**GOAL OF THE EXERCISE**
Locate every line below that contains the string "elev", and copy each one in full.
begin DATA FOR PROCESSING
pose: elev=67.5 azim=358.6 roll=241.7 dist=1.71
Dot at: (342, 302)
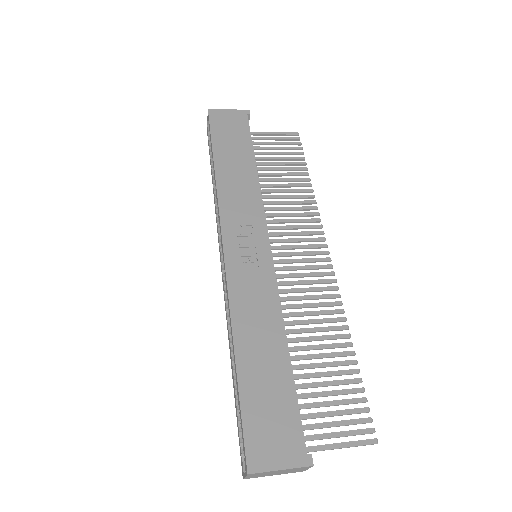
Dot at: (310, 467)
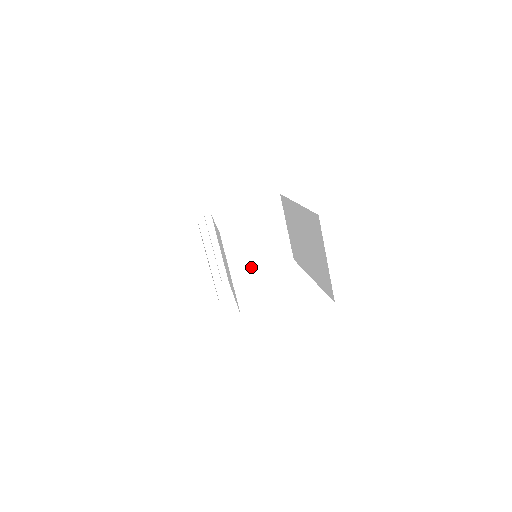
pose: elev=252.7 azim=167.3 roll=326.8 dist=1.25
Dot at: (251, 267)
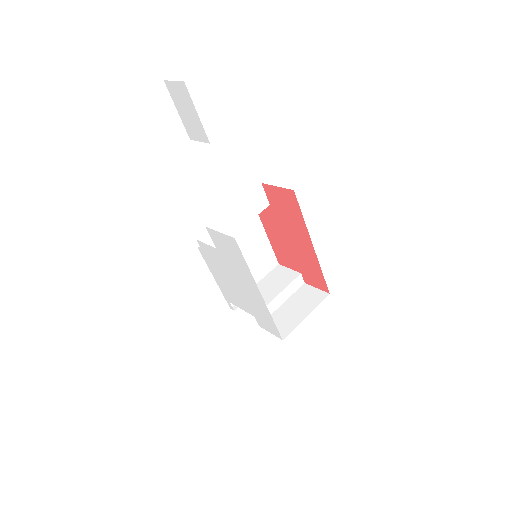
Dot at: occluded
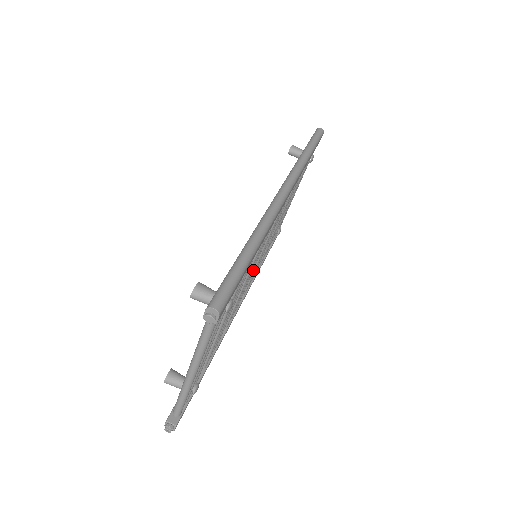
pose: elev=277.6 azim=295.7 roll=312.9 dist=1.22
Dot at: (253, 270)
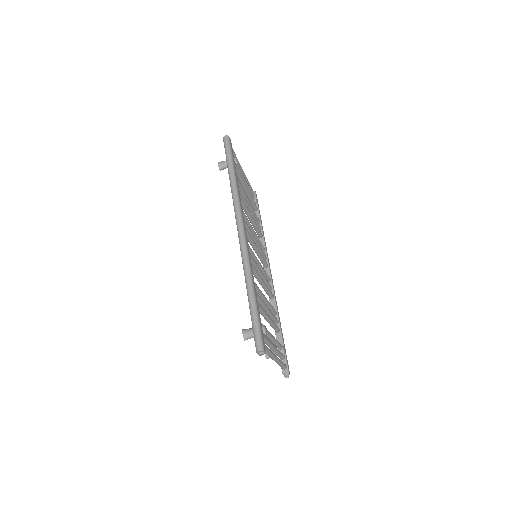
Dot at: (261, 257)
end DATA FOR PROCESSING
begin DATA FOR PROCESSING
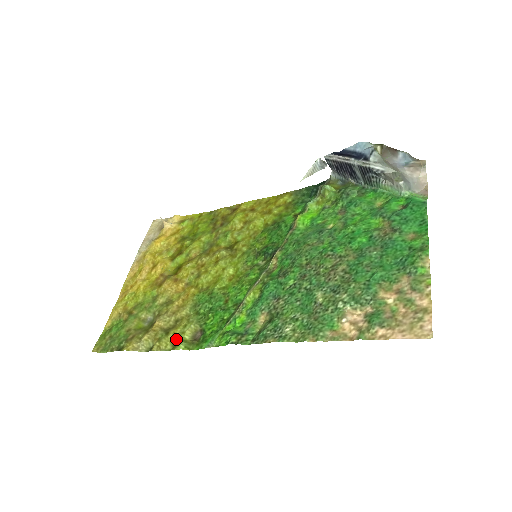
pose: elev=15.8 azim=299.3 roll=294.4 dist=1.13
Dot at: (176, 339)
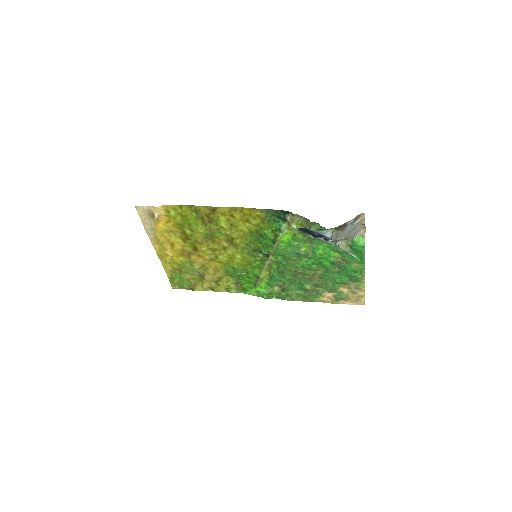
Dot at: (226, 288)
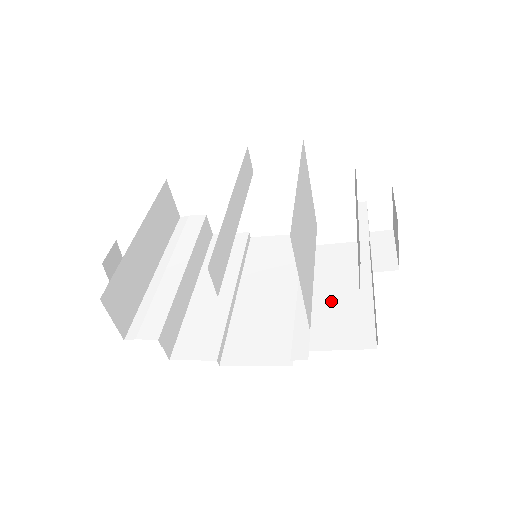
end DATA FOR PROCESSING
**FULL SOLUTION**
pose: elev=67.5 azim=358.6 roll=241.7 dist=1.71
pose: elev=252.7 azim=167.3 roll=326.8 dist=1.25
pose: elev=277.6 azim=295.7 roll=312.9 dist=1.22
pose: elev=15.8 azim=299.3 roll=294.4 dist=1.13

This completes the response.